On Wednesday, March 30, 2016, Florida’s Governor Rick Scott signed two bills that further advance the state’s existing public-private partnership (P3) framework and provide additional guidance for implementing P3s. The two new laws will go into effect on July 1, 2016.

SB 124 amends the 2013 law that authorizes counties, municipalities, school boards, and other political subdivisions to use P3s for a wide range of facilities, including education facilities, transportation facilities, water/wastewater facilities, roads, highways and bridges, healthcare facilities, and sporting or cultural facilities.

SB 124 includes many of the recommendations submitted by the Partnership for Public Facilities and Infrastructure Act Guidelines Task Force, a task force that was established by statute to study P3 laws around the world and recommend guidelines for the Florida Legislature to consider in developing its own uniform P3 process.

Task force recommendations that were incorporated in the bill include:

  • Authorizing school districts and special districts to use P3s;
  • Allowing a responsible public entity to alter the statutory timeframe for accepting proposals under certain circumstances;
  • Removing the requirements for a responsible public entity to provide additional notice to affected local jurisdictions when procuring a P3 project; and
  • Requiring the responsible public entity to own the project upon expiration of the comprehensive agreement.

SB 126, which also includes task force recommendations, exempts unsolicited proposals for P3 projects from public record and public meeting requirements for 180 days after receipt, if the public entity does not issue a competitive solicitation, or until the end of any competitive solicitation or promptly reissued competitive solicitation.

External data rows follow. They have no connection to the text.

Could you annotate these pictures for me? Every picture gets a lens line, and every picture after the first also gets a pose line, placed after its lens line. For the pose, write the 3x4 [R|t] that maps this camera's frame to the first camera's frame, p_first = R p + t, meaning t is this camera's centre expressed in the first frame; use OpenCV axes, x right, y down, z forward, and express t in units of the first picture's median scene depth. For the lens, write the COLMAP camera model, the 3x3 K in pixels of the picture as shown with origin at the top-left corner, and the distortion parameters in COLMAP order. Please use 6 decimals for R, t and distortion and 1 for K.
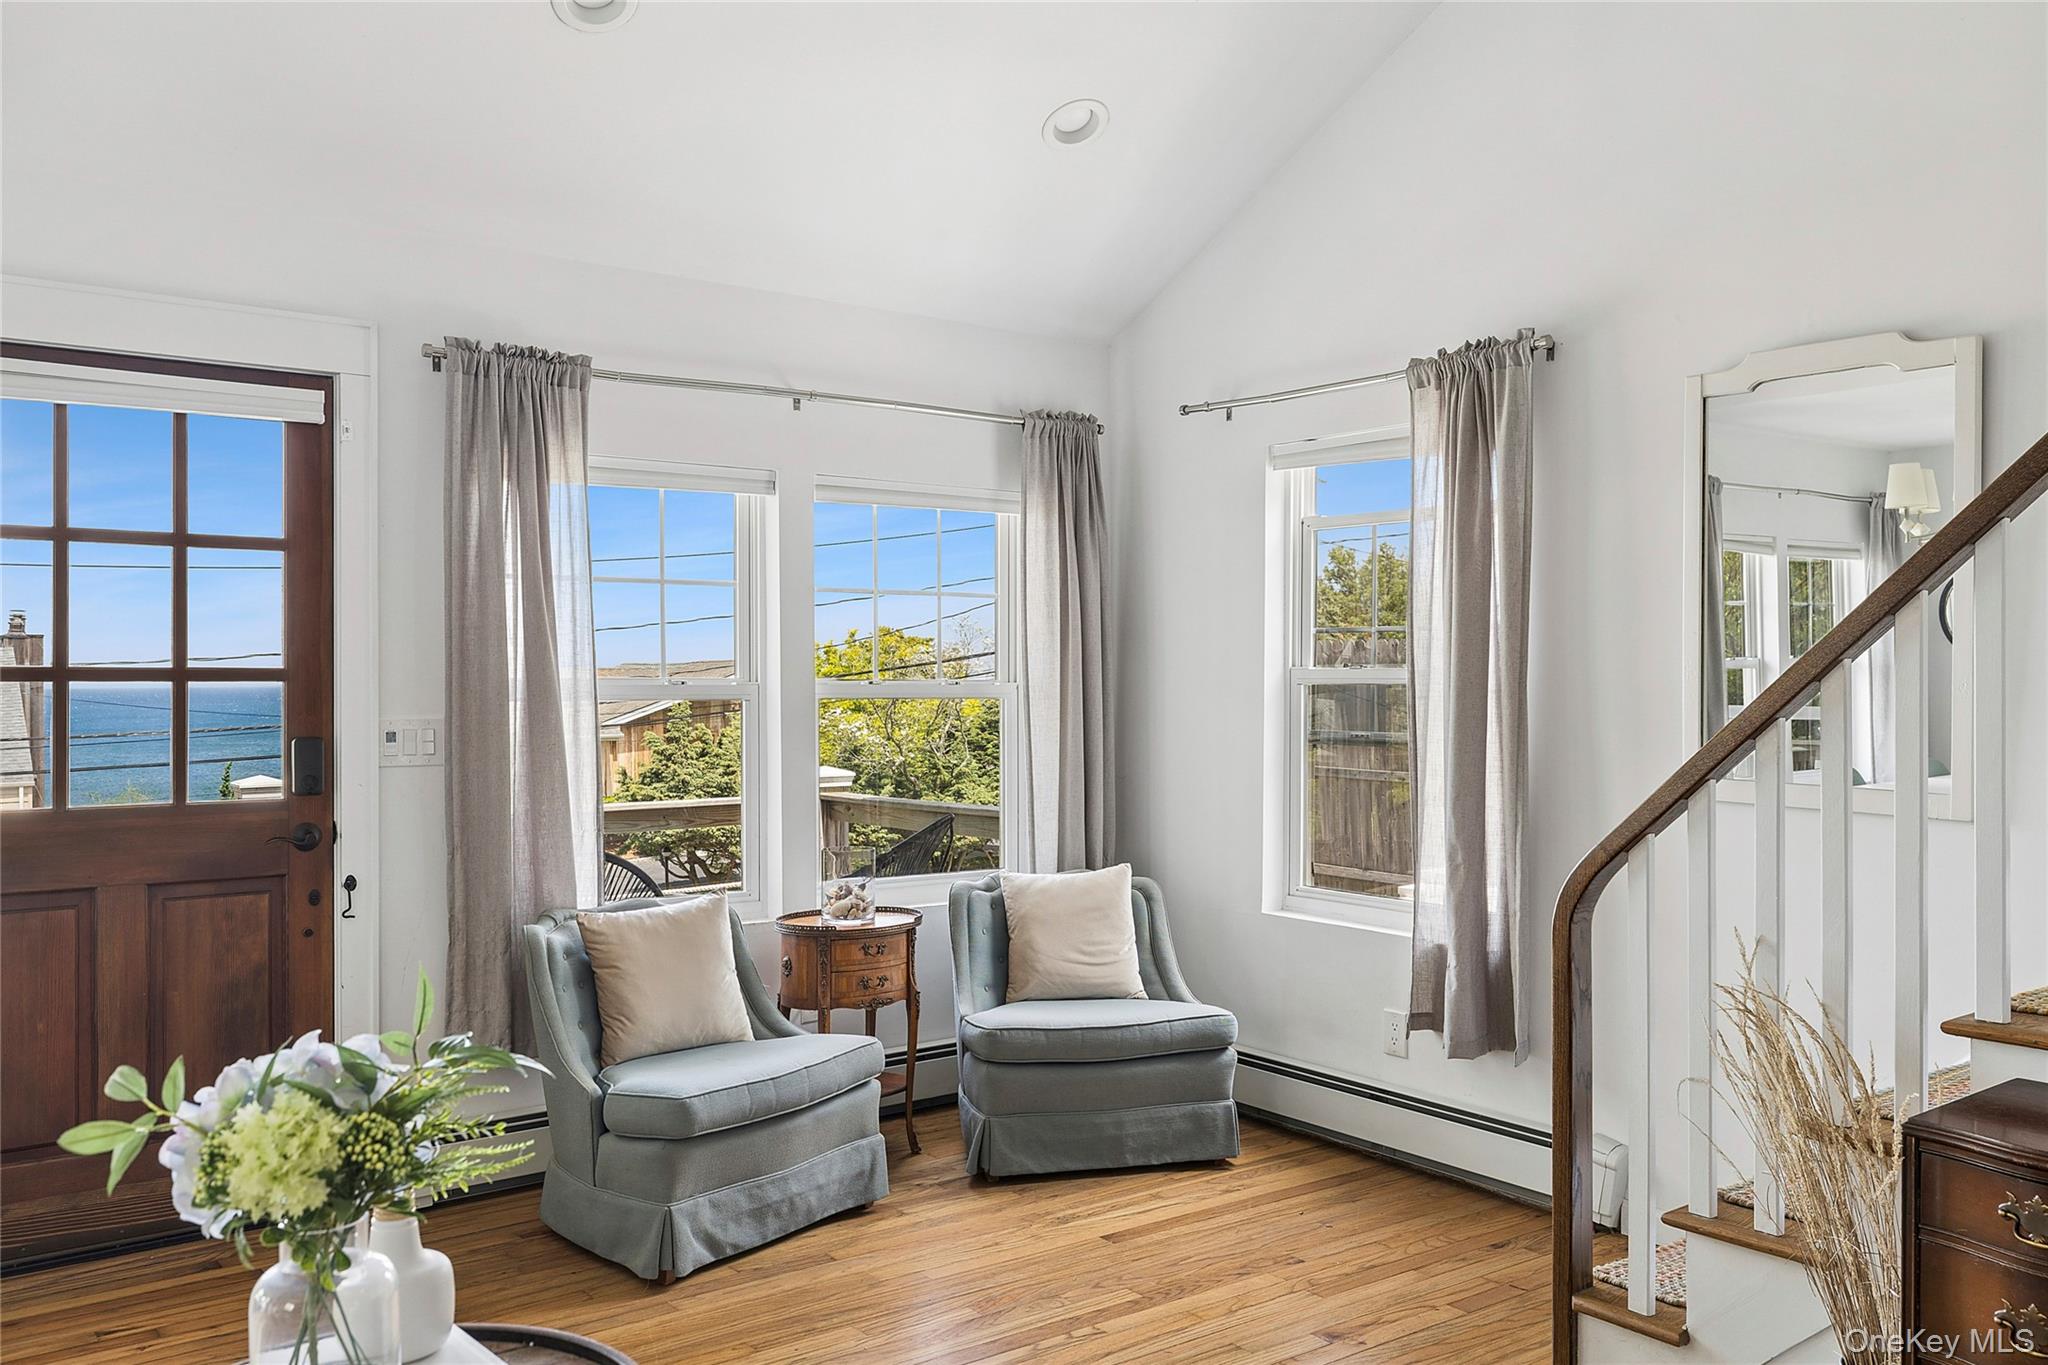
lens RADIAL K [[1582.4, 0, 1024.0], [0, 1582.4, 682.5], [0, 0, 1]] dist [0.011940, 0.004134]
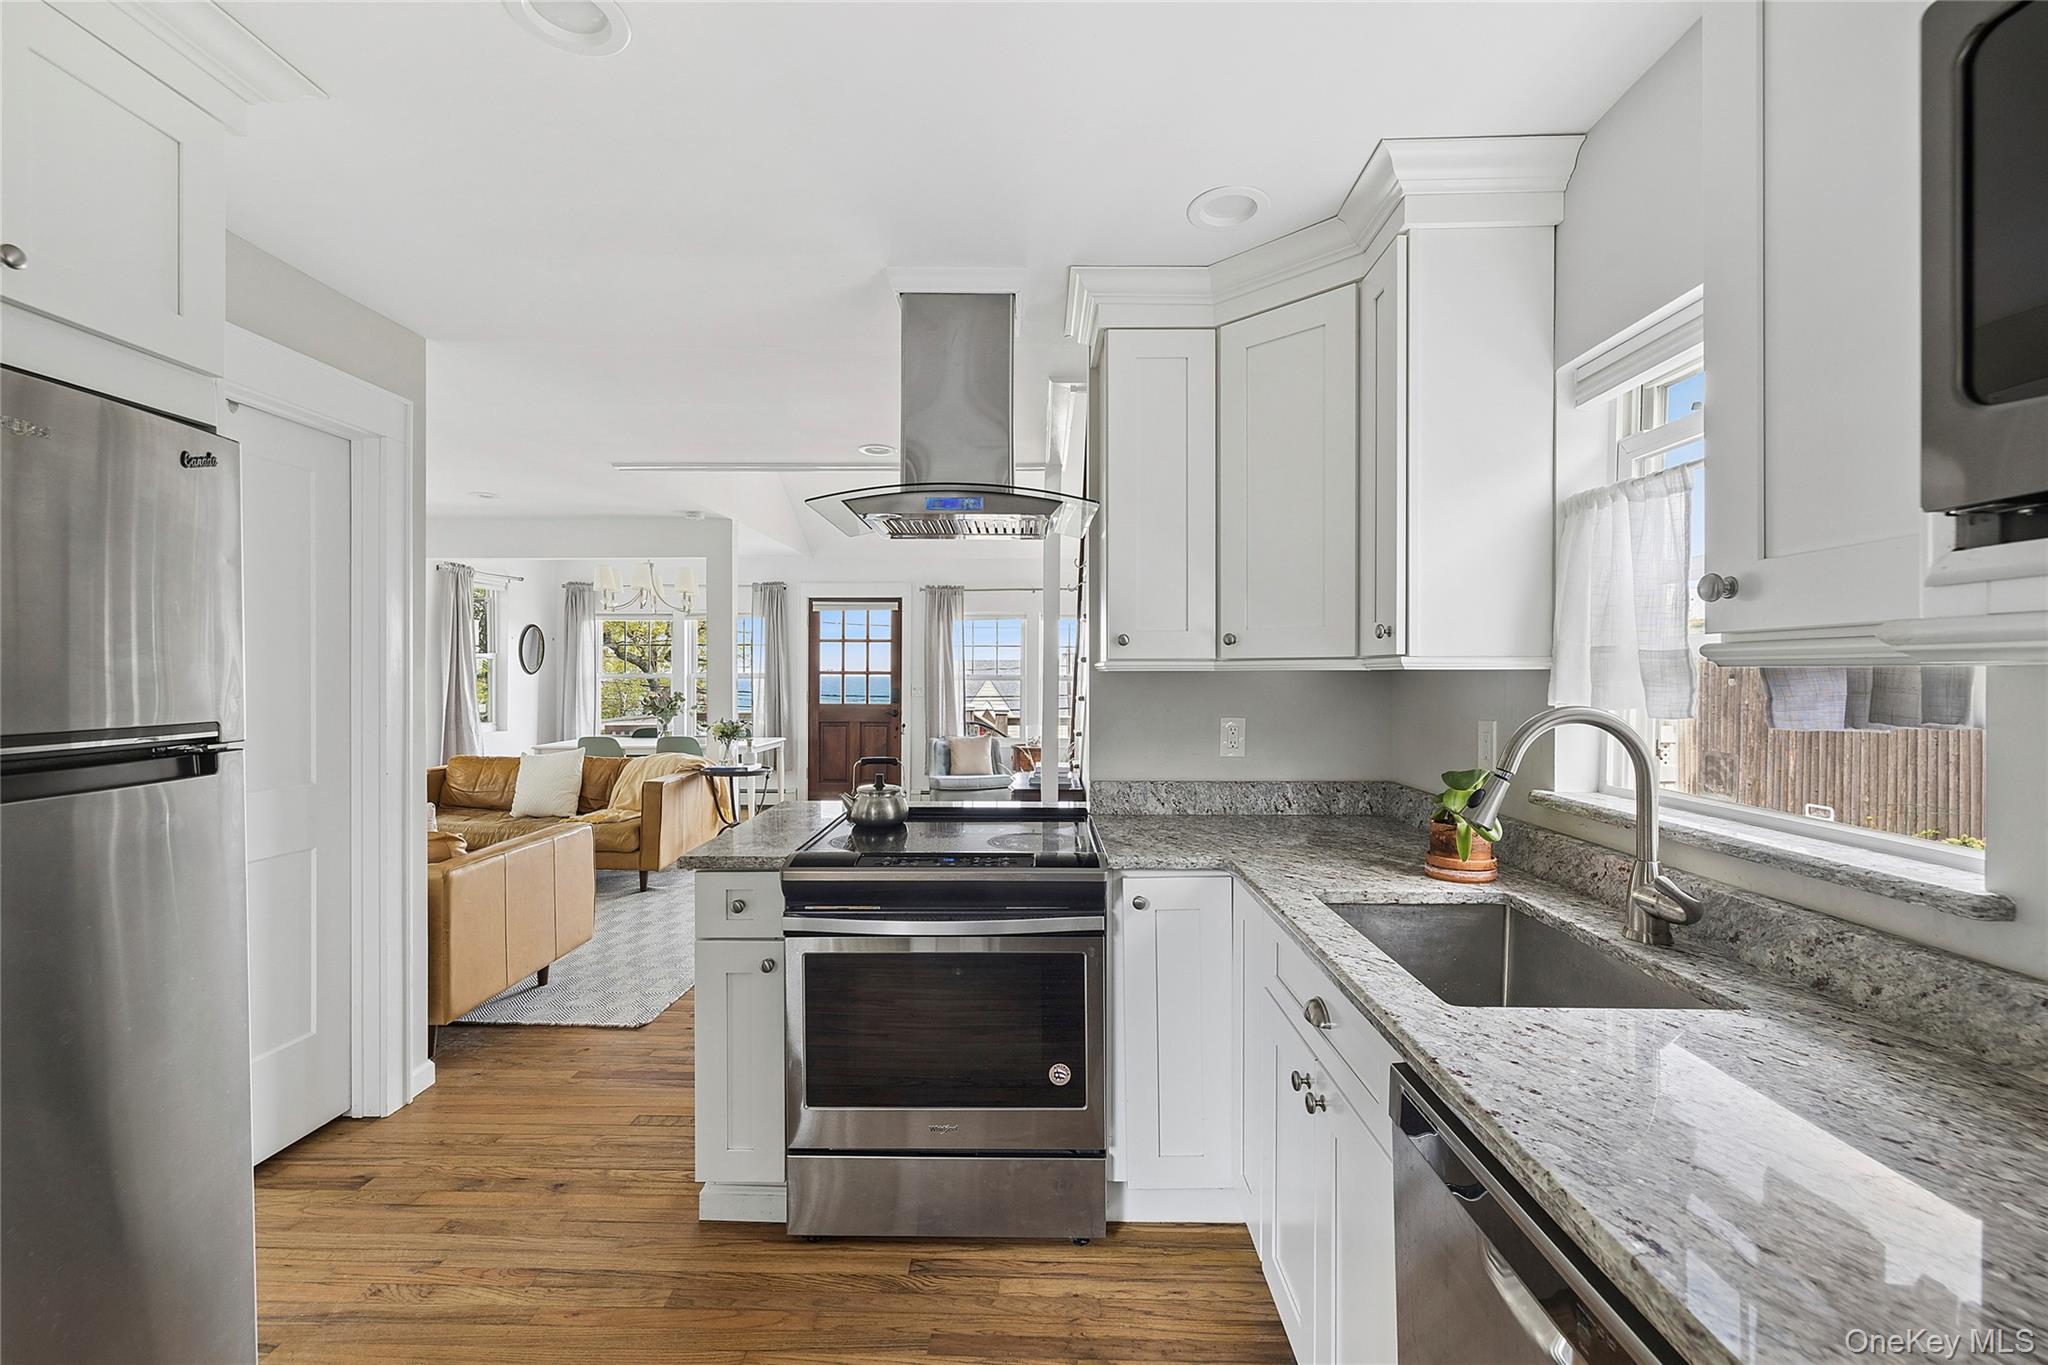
lens RADIAL K [[863.1, 0, 1024.0], [0, 863.1, 682.5], [0, 0, 1]] dist [0.000324, -0.000023]
pose [[0.794674, 0.003417, -0.607026, 1.122008], [-0.000964, 0.999990, 0.004366, 0.008996], [0.607035, -0.002884, 0.794670, -0.529925]]
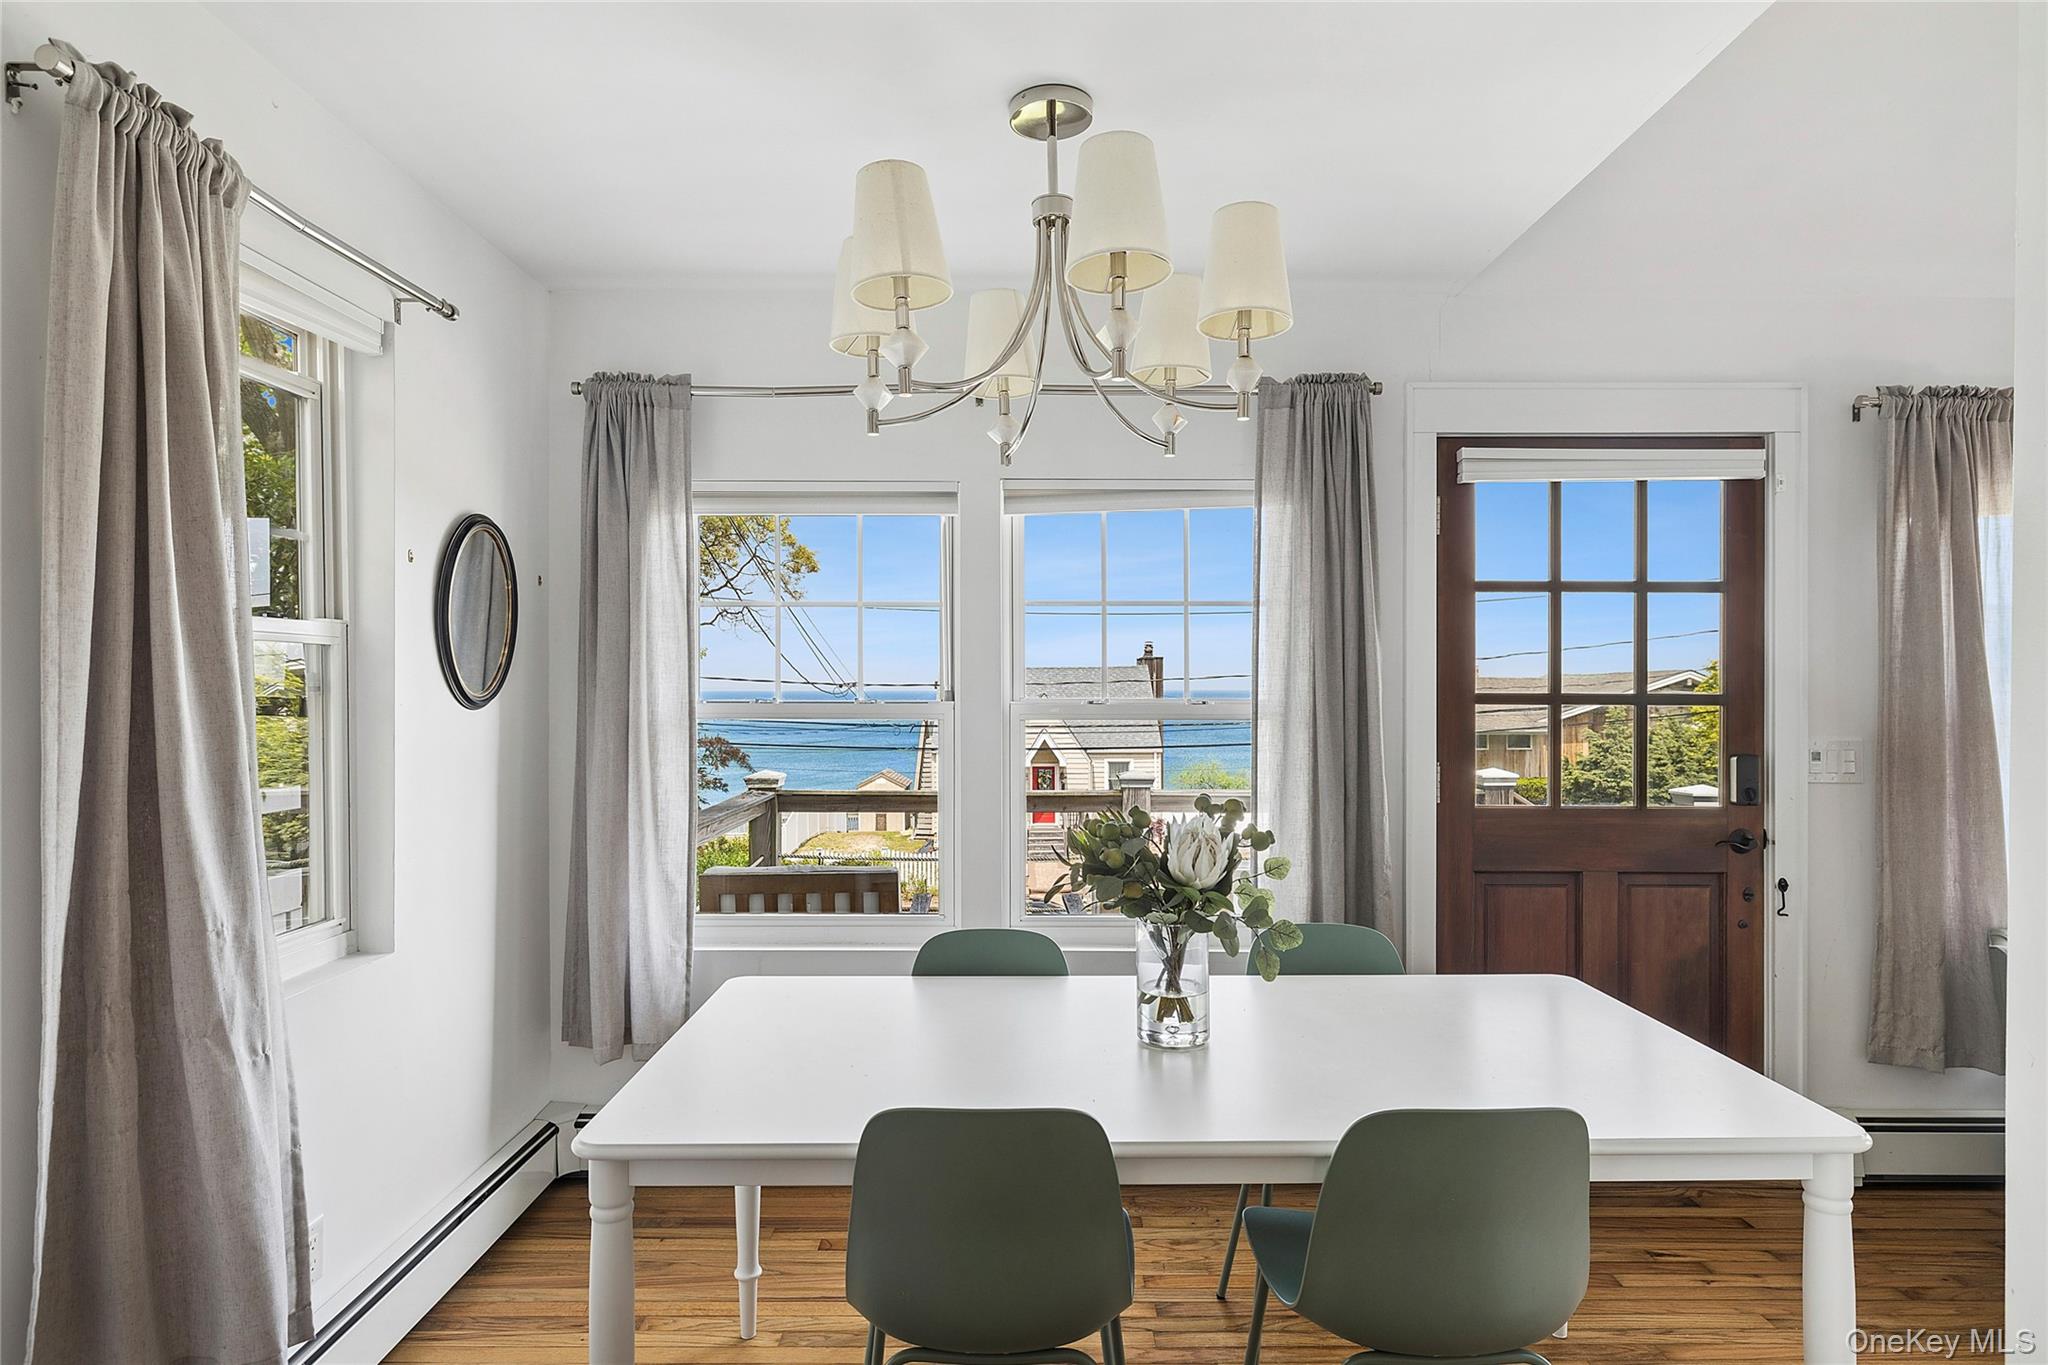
lens RADIAL K [[1147.8, 0, 1029.4], [0, 1147.8, 703.4], [0, 0, 1]] dist [0.002472, 0.000553]
pose [[0.805164, 0.012510, -0.592921, -0.373233], [-0.003755, 0.999865, 0.015997, -0.013554], [0.593041, -0.010654, 0.805102, 0.027169]]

These temporary exemptions are intended to protect the P3 process by “encouraging private entities to submit such proposals, which will facilitate the timely development and operation of a qualifying project.”

OCTA Releases Final RFP for the I-405 Improvement Project

Posted in Tollroads/ Turnpikes/ Managed Lanes

Drivers of the I-405 in Orange County California are one step closer to an improved facility.  Today the Orange County Transportation Authority (OCTA) authorized release of a final request for proposals to design and construct the I-405 Improvement Project, the largest highway project in Southern California.  The project includes upgrading 16 miles of the I-405 between SR-73 in Costa Mesa and I-605 near the Los Angeles County line, adding a general purpose lane in each direction.  A new lane will also be added next to the current HOV lane between SR-73 and SR-22, and both lanes, in each direction, will be operated as the 405 Express Lanes.  These tolled express lanes will vary in price based on the volume of traffic on the mainlane to optimize travel.  Single occupancy vehicles will pay the full toll while carpools may pay reduced rates or travel for free.

The general purpose lanes will be funded by local, state and federal funds.  The 405 Express Lanes will be funded primarily through the tolls collected from drivers choosing to use the new express lanes.  OCTA has submitted a letter of interest for a TIFIA loan to finance the express lanes.

Three shortlisted teams are being invited to submit proposals: Skanska-Flatiron JV, Shimmick/Tutor-Perini, JV, and OC 405 Partners, a joint venture of OHL/Astaldi.   Proposals are due August 31, 2016.